I was trying to convert a big pandas dataframe (6151291 rows × 3 columns) to a Spark dataframe.
Here's my code:
import numpy as np
from pyspark.sql.types import *
df_schema = StructType([StructField("author", ArrayType(StringType()), True)\
,StructField("title", StringType(), True)\
,StructField("year", StringType(), True)])
#rdd = spark.sparkContext.parallelize(data)
#Pandas dataframes can not direct convert to rdd.
sparkDF=spark.createDataFrame(data,df_schema)
sparkDF.printSchema()
And I got this error:
TypeError: field author: ArrayType(StringType(), True) can not accept object 'SQL/Data System for VSE: A Relational Data System for Application Development.' in type <class 'str'>
Actually, this code works well when converting a small pandas dataframe.
What should I do?
CodePudding user response:
'SQL/Data System for VSE: A Relational Data System for Application Development.' is a title value in your data right? It seems that title value is being used as author column.

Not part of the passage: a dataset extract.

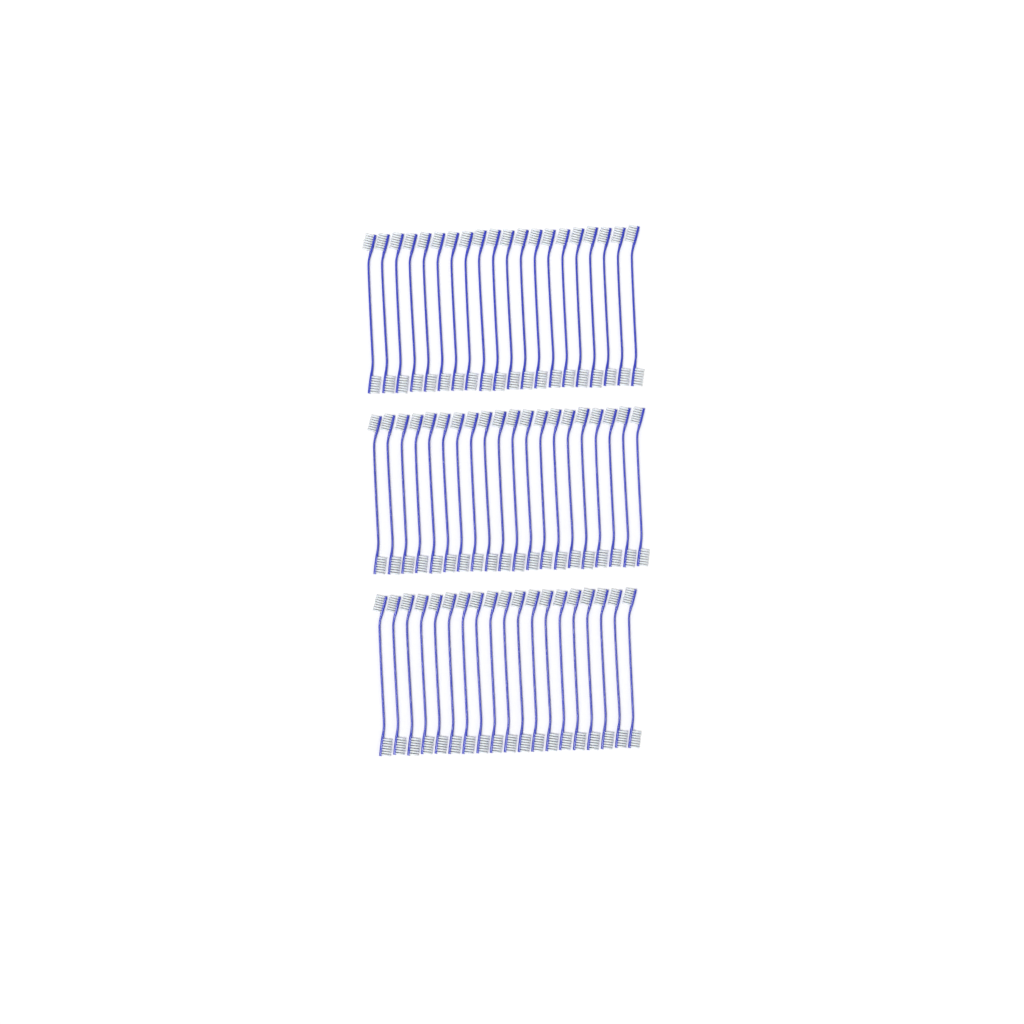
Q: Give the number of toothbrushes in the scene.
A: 59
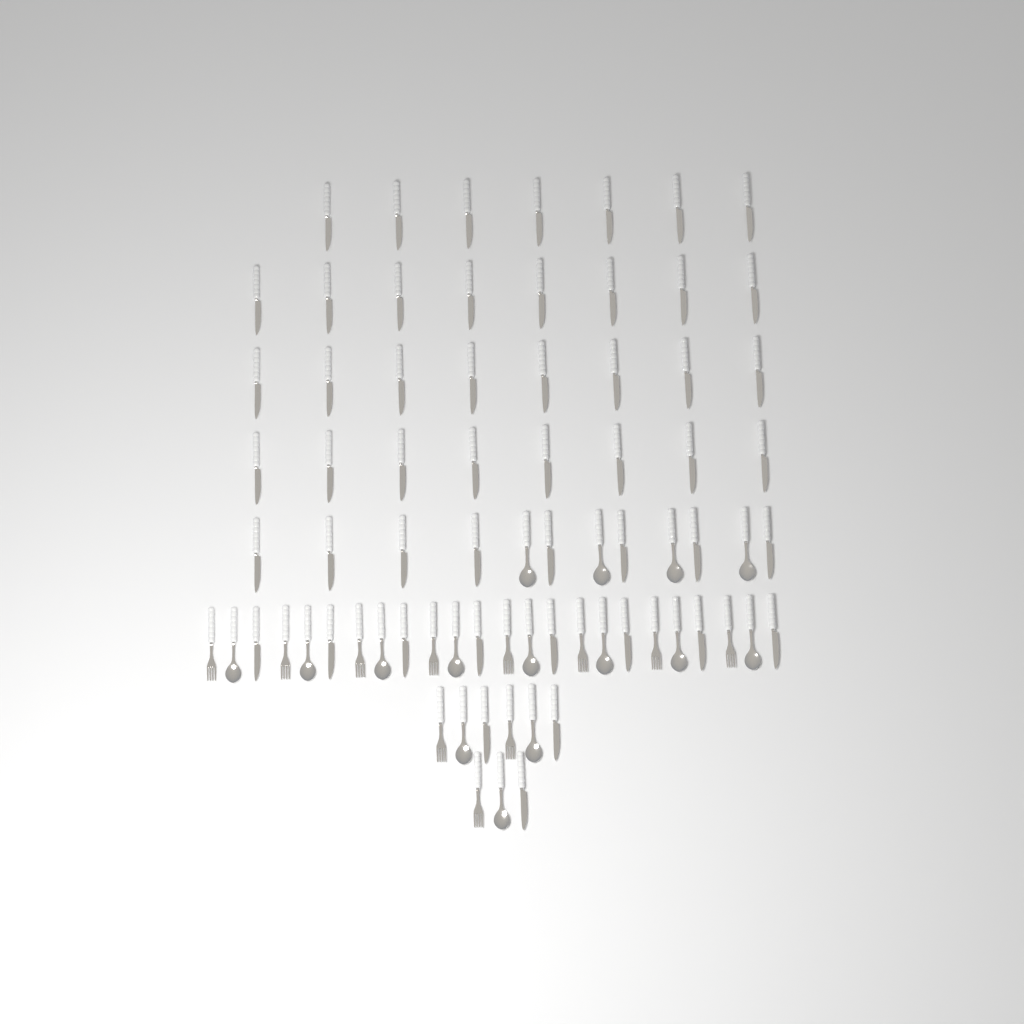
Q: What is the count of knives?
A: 50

I can reproduce your error with following code sample:
data = [
('SQL/Data System for VSE: A Relational Data System for Application Development.',"1981",["name1","name 2","name3"]),
]
df_schema = StructType([StructField("author", ArrayType(StringType()), True)\
,StructField("title", StringType(), True)\
,StructField("year", StringType(), True)])
sparkDF=spark.createDataFrame(data,df_schema)
sparkDF.printSchema()
sparkDF.show()
If all your data is in same schema you can order structs in schema definition as follows:
data = [
('SQL/Data System for VSE: A Relational Data System for Application Development.',"1981",["name1","name 2","name3"]),
]
df_schema = StructType([StructField("title", StringType(), True)\
,StructField("year", StringType(), True)\
,StructField("author", ArrayType(StringType()), True)])
#rdd = spark.sparkContext.parallelize(data)
#Pandas dataframes can not direct convert to rdd.
sparkDF=spark.createDataFrame(data,df_schema)
sparkDF.printSchema()
sparkDF.show()
Hope it helps.
CodePudding user response:
Type error means that something is not right with data types in your code.
Apparently, in the column "author", your big dataframe has a string value "SQL/Data System for VSE: A Relational Data System for Application Development.". Your small dataframe maybe had other values, but not this one. This value is a problem, because you explicitly said that you want values in this column to be converted to Spark type ArrayType(StringType())
. The string value "SQL/Data System for VSE: A Relational Data System for Application Development." cannot be converted into ArrayType(StringType())
data type. But it can stay as string. Use StringType()
for the column "author" instead:
df_schema = StructType([StructField("author", StringType(), True),
StructField("title", StringType(), True),
StructField("year", StringType(), True)])
sparkDF = spark.createDataFrame(data, df_schema)